### Set task
Reproduce word for word every line from the start of the entries through the line containing "v(-6.1, 4.45) *", both ends included.

### Records to process
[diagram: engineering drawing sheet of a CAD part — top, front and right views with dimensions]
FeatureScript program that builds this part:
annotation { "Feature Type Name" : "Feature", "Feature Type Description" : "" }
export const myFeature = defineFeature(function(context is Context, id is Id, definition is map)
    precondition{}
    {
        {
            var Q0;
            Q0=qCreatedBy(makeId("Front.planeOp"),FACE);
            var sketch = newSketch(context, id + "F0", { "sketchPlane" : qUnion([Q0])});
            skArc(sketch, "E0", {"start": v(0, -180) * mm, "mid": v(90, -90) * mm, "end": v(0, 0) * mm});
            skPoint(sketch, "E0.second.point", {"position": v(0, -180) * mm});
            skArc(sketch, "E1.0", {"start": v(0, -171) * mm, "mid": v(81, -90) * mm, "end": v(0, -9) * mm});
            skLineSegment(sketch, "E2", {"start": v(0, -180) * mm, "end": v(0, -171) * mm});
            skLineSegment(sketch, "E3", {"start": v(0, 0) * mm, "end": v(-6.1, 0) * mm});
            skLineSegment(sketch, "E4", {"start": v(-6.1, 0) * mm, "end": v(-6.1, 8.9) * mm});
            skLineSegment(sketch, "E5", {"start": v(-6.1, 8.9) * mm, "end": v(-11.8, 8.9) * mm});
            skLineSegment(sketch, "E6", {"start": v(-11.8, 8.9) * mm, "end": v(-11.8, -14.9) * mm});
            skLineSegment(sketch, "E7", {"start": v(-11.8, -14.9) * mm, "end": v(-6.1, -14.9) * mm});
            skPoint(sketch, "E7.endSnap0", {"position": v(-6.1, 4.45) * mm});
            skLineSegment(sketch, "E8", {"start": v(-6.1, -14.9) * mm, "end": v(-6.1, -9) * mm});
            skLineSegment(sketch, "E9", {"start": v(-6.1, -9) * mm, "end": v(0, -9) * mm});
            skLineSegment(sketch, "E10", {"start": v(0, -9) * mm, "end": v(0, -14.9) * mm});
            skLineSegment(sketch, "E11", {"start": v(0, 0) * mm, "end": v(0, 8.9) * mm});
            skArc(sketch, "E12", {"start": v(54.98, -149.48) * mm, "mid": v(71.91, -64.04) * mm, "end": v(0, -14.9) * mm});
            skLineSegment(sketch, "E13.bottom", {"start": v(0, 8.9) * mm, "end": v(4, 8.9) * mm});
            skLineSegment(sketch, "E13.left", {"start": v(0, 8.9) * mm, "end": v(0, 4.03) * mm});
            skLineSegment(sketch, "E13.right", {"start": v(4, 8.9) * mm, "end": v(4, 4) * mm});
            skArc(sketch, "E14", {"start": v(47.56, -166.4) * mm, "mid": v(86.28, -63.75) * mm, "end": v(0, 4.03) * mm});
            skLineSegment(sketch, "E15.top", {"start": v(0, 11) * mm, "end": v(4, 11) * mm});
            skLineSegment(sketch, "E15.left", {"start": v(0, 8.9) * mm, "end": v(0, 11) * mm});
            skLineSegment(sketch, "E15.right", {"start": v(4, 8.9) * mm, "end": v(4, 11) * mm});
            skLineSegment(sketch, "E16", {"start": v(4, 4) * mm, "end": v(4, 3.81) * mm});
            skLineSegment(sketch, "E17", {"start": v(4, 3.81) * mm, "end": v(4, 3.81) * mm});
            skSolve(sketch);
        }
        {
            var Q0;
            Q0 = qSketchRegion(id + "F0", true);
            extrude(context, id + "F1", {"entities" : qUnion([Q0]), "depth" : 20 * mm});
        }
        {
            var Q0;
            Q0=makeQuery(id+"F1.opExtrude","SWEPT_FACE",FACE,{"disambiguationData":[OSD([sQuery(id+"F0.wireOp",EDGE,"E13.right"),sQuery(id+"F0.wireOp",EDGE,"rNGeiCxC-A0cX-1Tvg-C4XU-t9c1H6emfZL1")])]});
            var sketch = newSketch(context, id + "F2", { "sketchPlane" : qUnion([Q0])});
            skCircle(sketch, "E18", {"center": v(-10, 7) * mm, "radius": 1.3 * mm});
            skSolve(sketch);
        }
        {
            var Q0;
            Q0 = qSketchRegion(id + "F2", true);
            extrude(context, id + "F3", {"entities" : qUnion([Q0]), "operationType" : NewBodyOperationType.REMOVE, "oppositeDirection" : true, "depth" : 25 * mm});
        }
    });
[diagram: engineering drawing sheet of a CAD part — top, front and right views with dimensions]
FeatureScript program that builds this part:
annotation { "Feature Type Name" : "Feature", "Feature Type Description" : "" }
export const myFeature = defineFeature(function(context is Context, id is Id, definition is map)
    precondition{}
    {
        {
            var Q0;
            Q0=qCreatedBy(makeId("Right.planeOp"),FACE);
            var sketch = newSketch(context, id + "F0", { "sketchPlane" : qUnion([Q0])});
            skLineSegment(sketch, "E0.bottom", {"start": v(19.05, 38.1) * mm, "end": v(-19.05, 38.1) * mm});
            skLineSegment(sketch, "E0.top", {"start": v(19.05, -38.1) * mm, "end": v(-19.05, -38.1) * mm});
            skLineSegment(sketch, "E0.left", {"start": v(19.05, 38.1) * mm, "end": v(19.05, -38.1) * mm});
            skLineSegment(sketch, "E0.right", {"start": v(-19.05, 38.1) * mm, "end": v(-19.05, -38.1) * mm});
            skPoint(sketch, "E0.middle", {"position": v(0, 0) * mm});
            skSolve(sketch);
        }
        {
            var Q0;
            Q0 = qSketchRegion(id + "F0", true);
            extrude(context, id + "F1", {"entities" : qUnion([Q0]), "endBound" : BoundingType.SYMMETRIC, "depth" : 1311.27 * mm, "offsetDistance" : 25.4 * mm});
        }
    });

### Worked solution
[diagram: engineering drawing sheet of a CAD part — top, front and right views with dimensions]
FeatureScript program that builds this part:
annotation { "Feature Type Name" : "Feature", "Feature Type Description" : "" }
export const myFeature = defineFeature(function(context is Context, id is Id, definition is map)
    precondition{}
    {
        {
            var Q0;
            Q0=qCreatedBy(makeId("Front.planeOp"),FACE);
            var sketch = newSketch(context, id + "F0", { "sketchPlane" : qUnion([Q0])});
            skArc(sketch, "E0", {"start": v(0, -180) * mm, "mid": v(90, -90) * mm, "end": v(0, 0) * mm});
            skPoint(sketch, "E0.second.point", {"position": v(0, -180) * mm});
            skArc(sketch, "E1.0", {"start": v(0, -171) * mm, "mid": v(81, -90) * mm, "end": v(0, -9) * mm});
            skLineSegment(sketch, "E2", {"start": v(0, -180) * mm, "end": v(0, -171) * mm});
            skLineSegment(sketch, "E3", {"start": v(0, 0) * mm, "end": v(-6.1, 0) * mm});
            skLineSegment(sketch, "E4", {"start": v(-6.1, 0) * mm, "end": v(-6.1, 8.9) * mm});
            skLineSegment(sketch, "E5", {"start": v(-6.1, 8.9) * mm, "end": v(-11.8, 8.9) * mm});
            skLineSegment(sketch, "E6", {"start": v(-11.8, 8.9) * mm, "end": v(-11.8, -14.9) * mm});
            skLineSegment(sketch, "E7", {"start": v(-11.8, -14.9) * mm, "end": v(-6.1, -14.9) * mm});
            skPoint(sketch, "E7.endSnap0", {"position": v(-6.1, 4.45) * mm});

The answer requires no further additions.